*Dataset content*.

--

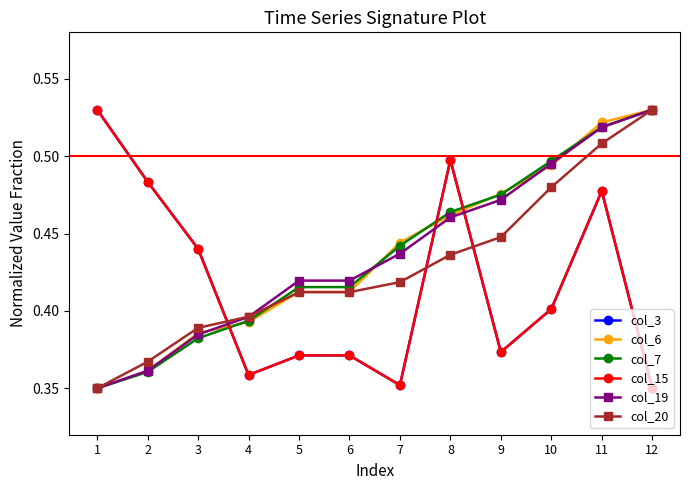

Is the value of col_7 at 7 greater than the value of col_3 at 9?

Yes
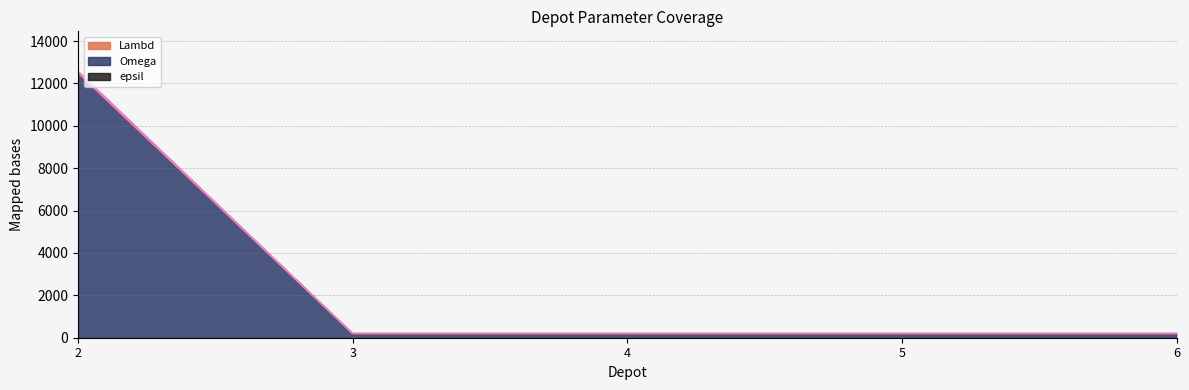

List the series in order of their overall mean, lowest first.

Lambd, Omega, epsil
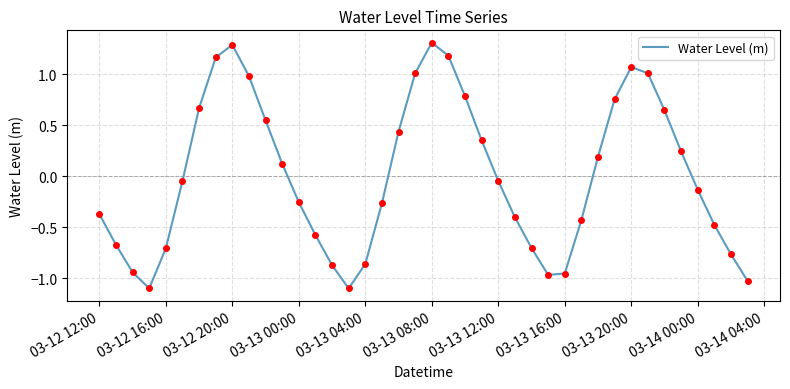

What is the difference between the maximum and minimum values?

2.4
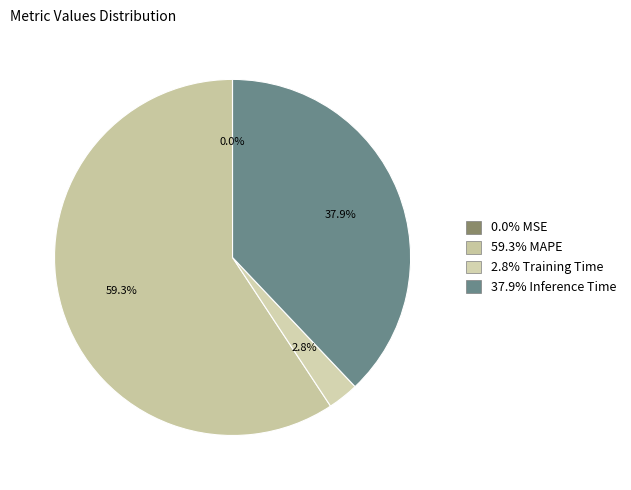

Which category has the biggest portion of the pie?

MAPE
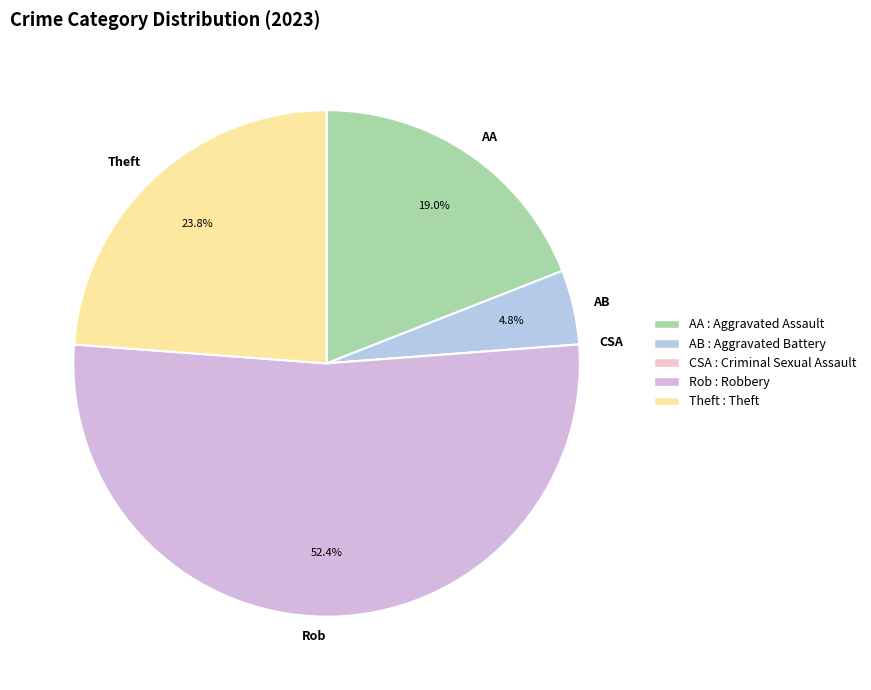

Which has a higher value, AB or Rob?

Rob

--

*Task item*.
Count how many lines of the data above contain the word "Which" and reply with only that number.

*Solution*.
2